• SET TASK
Rewrite the listing below so that each "pose" becomes "camera", keeping everything else the same.

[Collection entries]
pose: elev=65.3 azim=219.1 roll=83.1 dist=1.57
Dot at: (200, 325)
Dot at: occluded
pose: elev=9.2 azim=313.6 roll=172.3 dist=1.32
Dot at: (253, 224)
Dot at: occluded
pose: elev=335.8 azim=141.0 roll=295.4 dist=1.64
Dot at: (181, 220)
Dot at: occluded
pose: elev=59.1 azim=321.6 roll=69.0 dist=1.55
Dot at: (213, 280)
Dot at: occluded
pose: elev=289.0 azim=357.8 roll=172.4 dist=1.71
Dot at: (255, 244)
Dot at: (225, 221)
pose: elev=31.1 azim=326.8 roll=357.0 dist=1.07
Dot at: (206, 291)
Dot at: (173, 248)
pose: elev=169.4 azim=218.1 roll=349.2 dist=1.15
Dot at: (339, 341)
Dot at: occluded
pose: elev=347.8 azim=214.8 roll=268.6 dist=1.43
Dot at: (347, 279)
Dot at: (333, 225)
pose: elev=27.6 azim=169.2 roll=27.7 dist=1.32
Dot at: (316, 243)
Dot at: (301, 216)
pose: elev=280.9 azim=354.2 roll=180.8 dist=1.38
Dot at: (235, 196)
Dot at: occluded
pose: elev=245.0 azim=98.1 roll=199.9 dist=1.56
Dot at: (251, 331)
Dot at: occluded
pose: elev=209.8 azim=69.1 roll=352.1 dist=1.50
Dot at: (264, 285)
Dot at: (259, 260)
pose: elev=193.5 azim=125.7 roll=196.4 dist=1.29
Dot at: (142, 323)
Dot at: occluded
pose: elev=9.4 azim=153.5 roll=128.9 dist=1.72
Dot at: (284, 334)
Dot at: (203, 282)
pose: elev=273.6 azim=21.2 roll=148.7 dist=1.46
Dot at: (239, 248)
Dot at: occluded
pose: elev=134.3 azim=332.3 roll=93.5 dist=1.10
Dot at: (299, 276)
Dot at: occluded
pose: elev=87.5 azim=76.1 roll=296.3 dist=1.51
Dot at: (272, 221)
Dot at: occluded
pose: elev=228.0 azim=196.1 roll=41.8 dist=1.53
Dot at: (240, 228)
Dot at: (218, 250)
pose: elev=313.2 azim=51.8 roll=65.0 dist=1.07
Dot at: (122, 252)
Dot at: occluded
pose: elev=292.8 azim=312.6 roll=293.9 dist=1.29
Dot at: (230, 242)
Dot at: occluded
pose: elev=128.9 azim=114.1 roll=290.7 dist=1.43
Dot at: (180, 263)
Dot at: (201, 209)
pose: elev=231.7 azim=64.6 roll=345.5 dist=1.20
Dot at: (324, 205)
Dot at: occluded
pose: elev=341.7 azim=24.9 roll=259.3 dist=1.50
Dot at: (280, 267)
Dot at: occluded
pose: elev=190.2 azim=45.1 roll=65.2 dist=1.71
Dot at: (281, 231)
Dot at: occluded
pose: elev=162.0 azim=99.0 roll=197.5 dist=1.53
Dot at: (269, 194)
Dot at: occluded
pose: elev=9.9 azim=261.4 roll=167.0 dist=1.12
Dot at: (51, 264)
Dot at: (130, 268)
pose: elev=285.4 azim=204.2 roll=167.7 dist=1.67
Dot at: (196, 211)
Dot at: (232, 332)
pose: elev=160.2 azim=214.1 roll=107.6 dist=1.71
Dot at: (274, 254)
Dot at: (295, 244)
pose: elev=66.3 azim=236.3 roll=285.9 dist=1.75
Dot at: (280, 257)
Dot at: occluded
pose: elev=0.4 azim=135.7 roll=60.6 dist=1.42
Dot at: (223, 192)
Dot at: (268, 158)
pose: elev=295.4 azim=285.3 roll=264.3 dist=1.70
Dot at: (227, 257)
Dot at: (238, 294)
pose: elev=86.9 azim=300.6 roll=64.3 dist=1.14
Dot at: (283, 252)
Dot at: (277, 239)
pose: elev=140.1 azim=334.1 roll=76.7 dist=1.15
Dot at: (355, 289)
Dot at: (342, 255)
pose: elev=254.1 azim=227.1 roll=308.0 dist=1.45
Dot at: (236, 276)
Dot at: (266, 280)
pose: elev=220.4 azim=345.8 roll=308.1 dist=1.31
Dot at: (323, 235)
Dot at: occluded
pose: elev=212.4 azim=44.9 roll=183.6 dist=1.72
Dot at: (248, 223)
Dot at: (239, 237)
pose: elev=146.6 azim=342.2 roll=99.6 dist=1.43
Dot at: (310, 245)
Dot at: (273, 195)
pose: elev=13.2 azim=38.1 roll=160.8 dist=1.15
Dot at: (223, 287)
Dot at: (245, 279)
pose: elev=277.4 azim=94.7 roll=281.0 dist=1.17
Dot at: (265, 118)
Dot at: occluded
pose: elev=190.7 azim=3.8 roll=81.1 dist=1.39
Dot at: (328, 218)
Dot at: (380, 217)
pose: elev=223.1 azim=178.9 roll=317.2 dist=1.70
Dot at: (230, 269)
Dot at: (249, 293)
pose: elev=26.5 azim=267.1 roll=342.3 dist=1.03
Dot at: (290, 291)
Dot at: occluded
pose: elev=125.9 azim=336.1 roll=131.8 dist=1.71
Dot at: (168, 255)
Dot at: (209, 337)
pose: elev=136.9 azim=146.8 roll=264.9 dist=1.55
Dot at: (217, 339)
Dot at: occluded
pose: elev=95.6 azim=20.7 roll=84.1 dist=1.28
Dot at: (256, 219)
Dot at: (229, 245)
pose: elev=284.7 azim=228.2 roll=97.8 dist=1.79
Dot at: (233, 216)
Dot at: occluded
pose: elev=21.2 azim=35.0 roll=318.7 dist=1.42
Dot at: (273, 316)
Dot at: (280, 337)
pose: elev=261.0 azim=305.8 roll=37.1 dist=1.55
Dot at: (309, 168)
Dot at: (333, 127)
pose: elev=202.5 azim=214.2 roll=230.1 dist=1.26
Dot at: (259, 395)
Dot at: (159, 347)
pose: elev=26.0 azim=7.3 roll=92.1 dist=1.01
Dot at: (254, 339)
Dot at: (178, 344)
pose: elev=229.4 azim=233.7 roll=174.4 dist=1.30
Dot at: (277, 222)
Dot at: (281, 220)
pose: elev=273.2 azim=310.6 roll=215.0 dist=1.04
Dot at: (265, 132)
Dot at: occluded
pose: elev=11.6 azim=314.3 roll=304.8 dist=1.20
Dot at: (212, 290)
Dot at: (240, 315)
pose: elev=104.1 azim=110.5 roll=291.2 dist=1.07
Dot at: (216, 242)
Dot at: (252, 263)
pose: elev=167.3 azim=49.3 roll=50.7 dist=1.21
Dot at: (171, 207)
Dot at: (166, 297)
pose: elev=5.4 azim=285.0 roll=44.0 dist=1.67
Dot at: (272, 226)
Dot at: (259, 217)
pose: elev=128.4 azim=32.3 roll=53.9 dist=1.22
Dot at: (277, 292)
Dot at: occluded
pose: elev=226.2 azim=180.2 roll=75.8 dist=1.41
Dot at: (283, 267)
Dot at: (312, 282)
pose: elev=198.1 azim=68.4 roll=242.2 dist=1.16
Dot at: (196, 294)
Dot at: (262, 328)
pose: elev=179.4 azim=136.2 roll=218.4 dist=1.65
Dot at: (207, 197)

• COMPLETED TASK
camera: elev=65.3 azim=219.1 roll=83.1 dist=1.57
Dot at: (200, 325)
Dot at: occluded
camera: elev=9.2 azim=313.6 roll=172.3 dist=1.32
Dot at: (253, 224)
Dot at: occluded
camera: elev=335.8 azim=141.0 roll=295.4 dist=1.64
Dot at: (181, 220)
Dot at: occluded
camera: elev=59.1 azim=321.6 roll=69.0 dist=1.55
Dot at: (213, 280)
Dot at: occluded
camera: elev=289.0 azim=357.8 roll=172.4 dist=1.71
Dot at: (255, 244)
Dot at: (225, 221)
camera: elev=31.1 azim=326.8 roll=357.0 dist=1.07
Dot at: (206, 291)
Dot at: (173, 248)
camera: elev=169.4 azim=218.1 roll=349.2 dist=1.15
Dot at: (339, 341)
Dot at: occluded
camera: elev=347.8 azim=214.8 roll=268.6 dist=1.43
Dot at: (347, 279)
Dot at: (333, 225)
camera: elev=27.6 azim=169.2 roll=27.7 dist=1.32
Dot at: (316, 243)
Dot at: (301, 216)
camera: elev=280.9 azim=354.2 roll=180.8 dist=1.38
Dot at: (235, 196)
Dot at: occluded
camera: elev=245.0 azim=98.1 roll=199.9 dist=1.56
Dot at: (251, 331)
Dot at: occluded
camera: elev=209.8 azim=69.1 roll=352.1 dist=1.50
Dot at: (264, 285)
Dot at: (259, 260)
camera: elev=193.5 azim=125.7 roll=196.4 dist=1.29
Dot at: (142, 323)
Dot at: occluded
camera: elev=9.4 azim=153.5 roll=128.9 dist=1.72
Dot at: (284, 334)
Dot at: (203, 282)
camera: elev=273.6 azim=21.2 roll=148.7 dist=1.46
Dot at: (239, 248)
Dot at: occluded
camera: elev=134.3 azim=332.3 roll=93.5 dist=1.10
Dot at: (299, 276)
Dot at: occluded
camera: elev=87.5 azim=76.1 roll=296.3 dist=1.51
Dot at: (272, 221)
Dot at: occluded
camera: elev=228.0 azim=196.1 roll=41.8 dist=1.53
Dot at: (240, 228)
Dot at: (218, 250)
camera: elev=313.2 azim=51.8 roll=65.0 dist=1.07
Dot at: (122, 252)
Dot at: occluded
camera: elev=292.8 azim=312.6 roll=293.9 dist=1.29
Dot at: (230, 242)
Dot at: occluded
camera: elev=128.9 azim=114.1 roll=290.7 dist=1.43
Dot at: (180, 263)
Dot at: (201, 209)
camera: elev=231.7 azim=64.6 roll=345.5 dist=1.20
Dot at: (324, 205)
Dot at: occluded
camera: elev=341.7 azim=24.9 roll=259.3 dist=1.50
Dot at: (280, 267)
Dot at: occluded
camera: elev=190.2 azim=45.1 roll=65.2 dist=1.71
Dot at: (281, 231)
Dot at: occluded
camera: elev=162.0 azim=99.0 roll=197.5 dist=1.53
Dot at: (269, 194)
Dot at: occluded
camera: elev=9.9 azim=261.4 roll=167.0 dist=1.12
Dot at: (51, 264)
Dot at: (130, 268)
camera: elev=285.4 azim=204.2 roll=167.7 dist=1.67
Dot at: (196, 211)
Dot at: (232, 332)
camera: elev=160.2 azim=214.1 roll=107.6 dist=1.71
Dot at: (274, 254)
Dot at: (295, 244)
camera: elev=66.3 azim=236.3 roll=285.9 dist=1.75
Dot at: (280, 257)
Dot at: occluded
camera: elev=0.4 azim=135.7 roll=60.6 dist=1.42
Dot at: (223, 192)
Dot at: (268, 158)
camera: elev=295.4 azim=285.3 roll=264.3 dist=1.70
Dot at: (227, 257)
Dot at: (238, 294)
camera: elev=86.9 azim=300.6 roll=64.3 dist=1.14
Dot at: (283, 252)
Dot at: (277, 239)
camera: elev=140.1 azim=334.1 roll=76.7 dist=1.15
Dot at: (355, 289)
Dot at: (342, 255)
camera: elev=254.1 azim=227.1 roll=308.0 dist=1.45
Dot at: (236, 276)
Dot at: (266, 280)
camera: elev=220.4 azim=345.8 roll=308.1 dist=1.31
Dot at: (323, 235)
Dot at: occluded
camera: elev=212.4 azim=44.9 roll=183.6 dist=1.72
Dot at: (248, 223)
Dot at: (239, 237)
camera: elev=146.6 azim=342.2 roll=99.6 dist=1.43
Dot at: (310, 245)
Dot at: (273, 195)
camera: elev=13.2 azim=38.1 roll=160.8 dist=1.15
Dot at: (223, 287)
Dot at: (245, 279)
camera: elev=277.4 azim=94.7 roll=281.0 dist=1.17
Dot at: (265, 118)
Dot at: occluded
camera: elev=190.7 azim=3.8 roll=81.1 dist=1.39
Dot at: (328, 218)
Dot at: (380, 217)
camera: elev=223.1 azim=178.9 roll=317.2 dist=1.70
Dot at: (230, 269)
Dot at: (249, 293)
camera: elev=26.5 azim=267.1 roll=342.3 dist=1.03
Dot at: (290, 291)
Dot at: occluded
camera: elev=125.9 azim=336.1 roll=131.8 dist=1.71
Dot at: (168, 255)
Dot at: (209, 337)
camera: elev=136.9 azim=146.8 roll=264.9 dist=1.55
Dot at: (217, 339)
Dot at: occluded
camera: elev=95.6 azim=20.7 roll=84.1 dist=1.28
Dot at: (256, 219)
Dot at: (229, 245)
camera: elev=284.7 azim=228.2 roll=97.8 dist=1.79
Dot at: (233, 216)
Dot at: occluded
camera: elev=21.2 azim=35.0 roll=318.7 dist=1.42
Dot at: (273, 316)
Dot at: (280, 337)
camera: elev=261.0 azim=305.8 roll=37.1 dist=1.55
Dot at: (309, 168)
Dot at: (333, 127)
camera: elev=202.5 azim=214.2 roll=230.1 dist=1.26
Dot at: (259, 395)
Dot at: (159, 347)
camera: elev=26.0 azim=7.3 roll=92.1 dist=1.01
Dot at: (254, 339)
Dot at: (178, 344)
camera: elev=229.4 azim=233.7 roll=174.4 dist=1.30
Dot at: (277, 222)
Dot at: (281, 220)
camera: elev=273.2 azim=310.6 roll=215.0 dist=1.04
Dot at: (265, 132)
Dot at: occluded
camera: elev=11.6 azim=314.3 roll=304.8 dist=1.20
Dot at: (212, 290)
Dot at: (240, 315)
camera: elev=104.1 azim=110.5 roll=291.2 dist=1.07
Dot at: (216, 242)
Dot at: (252, 263)
camera: elev=167.3 azim=49.3 roll=50.7 dist=1.21
Dot at: (171, 207)
Dot at: (166, 297)
camera: elev=5.4 azim=285.0 roll=44.0 dist=1.67
Dot at: (272, 226)
Dot at: (259, 217)
camera: elev=128.4 azim=32.3 roll=53.9 dist=1.22
Dot at: (277, 292)
Dot at: occluded
camera: elev=226.2 azim=180.2 roll=75.8 dist=1.41
Dot at: (283, 267)
Dot at: (312, 282)
camera: elev=198.1 azim=68.4 roll=242.2 dist=1.16
Dot at: (196, 294)
Dot at: (262, 328)
camera: elev=179.4 azim=136.2 roll=218.4 dist=1.65
Dot at: (207, 197)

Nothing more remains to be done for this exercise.